Begin PROVIDED RECORDS

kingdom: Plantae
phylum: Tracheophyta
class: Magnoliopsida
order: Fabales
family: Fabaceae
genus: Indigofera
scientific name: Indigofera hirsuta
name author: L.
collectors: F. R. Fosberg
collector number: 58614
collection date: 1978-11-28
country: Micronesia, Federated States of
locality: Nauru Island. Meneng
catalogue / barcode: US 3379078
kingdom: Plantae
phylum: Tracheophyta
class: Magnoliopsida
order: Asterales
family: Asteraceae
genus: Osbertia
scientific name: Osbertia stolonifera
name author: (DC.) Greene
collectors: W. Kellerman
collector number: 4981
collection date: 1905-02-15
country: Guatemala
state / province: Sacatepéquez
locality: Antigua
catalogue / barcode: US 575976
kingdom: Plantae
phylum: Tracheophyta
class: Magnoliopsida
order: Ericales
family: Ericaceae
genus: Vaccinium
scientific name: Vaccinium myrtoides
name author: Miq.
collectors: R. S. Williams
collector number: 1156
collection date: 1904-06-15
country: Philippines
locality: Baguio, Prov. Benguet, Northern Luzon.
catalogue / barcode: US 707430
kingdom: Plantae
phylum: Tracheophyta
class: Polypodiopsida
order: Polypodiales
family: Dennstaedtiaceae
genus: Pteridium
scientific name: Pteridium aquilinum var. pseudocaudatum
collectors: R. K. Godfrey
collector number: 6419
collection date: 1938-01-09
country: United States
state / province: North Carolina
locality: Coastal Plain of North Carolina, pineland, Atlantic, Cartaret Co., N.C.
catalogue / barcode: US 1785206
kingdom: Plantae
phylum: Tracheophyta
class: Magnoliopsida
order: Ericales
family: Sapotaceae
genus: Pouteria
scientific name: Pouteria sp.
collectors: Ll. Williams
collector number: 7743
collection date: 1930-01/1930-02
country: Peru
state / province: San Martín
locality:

End PROVIDED RECORDS

Return the lines of the entries above word for word, starting at the line that contains "catalogue / barcode: US 575976" and ending with the line that contains "collector number: 6419".

catalogue / barcode: US 575976
kingdom: Plantae
phylum: Tracheophyta
class: Magnoliopsida
order: Ericales
family: Ericaceae
genus: Vaccinium
scientific name: Vaccinium myrtoides
name author: Miq.
collectors: R. S. Williams
collector number: 1156
collection date: 1904-06-15
country: Philippines
locality: Baguio, Prov. Benguet, Northern Luzon.
catalogue / barcode: US 707430
kingdom: Plantae
phylum: Tracheophyta
class: Polypodiopsida
order: Polypodiales
family: Dennstaedtiaceae
genus: Pteridium
scientific name: Pteridium aquilinum var. pseudocaudatum
collectors: R. K. Godfrey
collector number: 6419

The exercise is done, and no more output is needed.